*Activity:* Given the entries below, copy each of them out exactly.

(Transcribed page contents)
%%

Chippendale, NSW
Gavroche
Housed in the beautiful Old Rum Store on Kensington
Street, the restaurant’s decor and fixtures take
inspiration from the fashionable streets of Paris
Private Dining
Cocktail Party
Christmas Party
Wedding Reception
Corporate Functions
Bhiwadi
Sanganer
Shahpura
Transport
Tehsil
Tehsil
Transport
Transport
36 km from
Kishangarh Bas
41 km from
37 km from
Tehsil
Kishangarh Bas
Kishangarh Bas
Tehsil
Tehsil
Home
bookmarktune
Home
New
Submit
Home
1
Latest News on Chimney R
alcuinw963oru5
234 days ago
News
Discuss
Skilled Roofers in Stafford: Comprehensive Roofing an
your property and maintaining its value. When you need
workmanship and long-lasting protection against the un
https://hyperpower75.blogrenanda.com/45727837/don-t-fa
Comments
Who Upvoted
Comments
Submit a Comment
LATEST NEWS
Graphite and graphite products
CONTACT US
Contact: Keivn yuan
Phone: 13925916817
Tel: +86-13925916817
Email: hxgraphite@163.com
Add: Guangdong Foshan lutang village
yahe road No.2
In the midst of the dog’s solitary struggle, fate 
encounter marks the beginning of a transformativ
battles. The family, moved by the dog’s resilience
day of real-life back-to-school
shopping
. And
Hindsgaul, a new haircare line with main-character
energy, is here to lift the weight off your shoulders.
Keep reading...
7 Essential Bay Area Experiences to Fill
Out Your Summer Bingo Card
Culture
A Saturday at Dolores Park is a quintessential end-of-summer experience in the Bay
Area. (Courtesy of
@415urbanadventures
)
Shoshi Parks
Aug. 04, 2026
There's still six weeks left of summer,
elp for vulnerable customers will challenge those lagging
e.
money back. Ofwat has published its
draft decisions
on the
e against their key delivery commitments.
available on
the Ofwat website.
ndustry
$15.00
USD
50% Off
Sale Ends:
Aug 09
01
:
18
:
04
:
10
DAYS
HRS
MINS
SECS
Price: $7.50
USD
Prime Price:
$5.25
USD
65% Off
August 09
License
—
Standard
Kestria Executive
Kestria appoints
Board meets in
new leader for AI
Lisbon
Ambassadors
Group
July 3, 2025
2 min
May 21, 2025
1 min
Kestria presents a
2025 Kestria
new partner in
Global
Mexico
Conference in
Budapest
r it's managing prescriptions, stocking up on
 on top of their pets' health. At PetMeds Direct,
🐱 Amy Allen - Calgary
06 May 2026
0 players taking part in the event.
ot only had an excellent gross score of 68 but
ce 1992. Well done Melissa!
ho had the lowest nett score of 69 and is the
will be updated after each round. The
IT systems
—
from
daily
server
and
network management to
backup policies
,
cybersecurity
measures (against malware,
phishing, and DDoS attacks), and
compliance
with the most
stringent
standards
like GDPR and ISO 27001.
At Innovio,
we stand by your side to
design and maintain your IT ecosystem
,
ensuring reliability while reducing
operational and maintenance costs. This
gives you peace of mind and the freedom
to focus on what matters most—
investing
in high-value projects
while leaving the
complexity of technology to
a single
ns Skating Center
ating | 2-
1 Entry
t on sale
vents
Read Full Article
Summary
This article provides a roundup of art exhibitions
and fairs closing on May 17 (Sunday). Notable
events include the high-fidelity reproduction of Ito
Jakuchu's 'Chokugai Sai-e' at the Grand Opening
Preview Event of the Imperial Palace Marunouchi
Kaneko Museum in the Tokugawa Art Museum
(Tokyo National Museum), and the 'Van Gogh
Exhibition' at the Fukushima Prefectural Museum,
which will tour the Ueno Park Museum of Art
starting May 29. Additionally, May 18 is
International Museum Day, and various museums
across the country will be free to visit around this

%%

*Task solution:*
Chippendale, NSW
Gavroche
Housed in the beautiful Old Rum Store on Kensington
Street, the restaurant’s decor and fixtures take
inspiration from the fashionable streets of Paris
Private Dining
Cocktail Party
Christmas Party
Wedding Reception
Corporate Functions
Bhiwadi
Sanganer
Shahpura
Transport
Tehsil
Tehsil
Transport
Transport
36 km from
Kishangarh Bas
41 km from
37 km from
Tehsil
Kishangarh Bas
Kishangarh Bas
Tehsil
Tehsil
Home
bookmarktune
Home
New
Submit
Home
1
Latest News on Chimney R
alcuinw963oru5
234 days ago
News
Discuss
Skilled Roofers in Stafford: Comprehensive Roofing an
your property and maintaining its value. When you need
workmanship and long-lasting protection against the un
https://hyperpower75.blogrenanda.com/45727837/don-t-fa
Comments
Who Upvoted
Comments
Submit a Comment
LATEST NEWS
Graphite and graphite products
CONTACT US
Contact: Keivn yuan
Phone: 13925916817
Tel: +86-13925916817
Email: hxgraphite@163.com
Add: Guangdong Foshan lutang village
yahe road No.2
In the midst of the dog’s solitary struggle, fate 
encounter marks the beginning of a transformativ
battles. The family, moved by the dog’s resilience
day of real-life back-to-school
shopping
. And
Hindsgaul, a new haircare line with main-character
energy, is here to lift the weight off your shoulders.
Keep reading...
7 Essential Bay Area Experiences to Fill
Out Your Summer Bingo Card
Culture
A Saturday at Dolores Park is a quintessential end-of-summer experience in the Bay
Area. (Courtesy of
@415urbanadventures
)
Shoshi Parks
Aug. 04, 2026
There's still six weeks left of summer,
elp for vulnerable customers will challenge those lagging
e.
money back. Ofwat has published its
draft decisions
on the
e against their key delivery commitments.
available on
the Ofwat website.
ndustry
$15.00
USD
50% Off
Sale Ends:
Aug 09
01
:
18
:
04
:
10
DAYS
HRS
MINS
SECS
Price: $7.50
USD
Prime Price:
$5.25
USD
65% Off
August 09
License
—
Standard
Kestria Executive
Kestria appoints
Board meets in
new leader for AI
Lisbon
Ambassadors
Group
July 3, 2025
2 min
May 21, 2025
1 min
Kestria presents a
2025 Kestria
new partner in
Global
Mexico
Conference in
Budapest
r it's managing prescriptions, stocking up on
 on top of their pets' health. At PetMeds Direct,
🐱 Amy Allen - Calgary
06 May 2026
0 players taking part in the event.
ot only had an excellent gross score of 68 but
ce 1992. Well done Melissa!
ho had the lowest nett score of 69 and is the
will be updated after each round. The
IT systems
—
from
daily
server
and
network management to
backup policies
,
cybersecurity
measures (against malware,
phishing, and DDoS attacks), and
compliance
with the most
stringent
standards
like GDPR and ISO 27001.
At Innovio,
we stand by your side to
design and maintain your IT ecosystem
,
ensuring reliability while reducing
operational and maintenance costs. This
gives you peace of mind and the freedom
to focus on what matters most—
investing
in high-value projects
while leaving the
complexity of technology to
a single
ns Skating Center
ating | 2-
1 Entry
t on sale
vents
Read Full Article
Summary
This article provides a roundup of art exhibitions
and fairs closing on May 17 (Sunday). Notable
events include the high-fidelity reproduction of Ito
Jakuchu's 'Chokugai Sai-e' at the Grand Opening
Preview Event of the Imperial Palace Marunouchi
Kaneko Museum in the Tokugawa Art Museum
(Tokyo National Museum), and the 'Van Gogh
Exhibition' at the Fukushima Prefectural Museum,
which will tour the Ueno Park Museum of Art
starting May 29. Additionally, May 18 is
International Museum Day, and various museums
across the country will be free to visit around this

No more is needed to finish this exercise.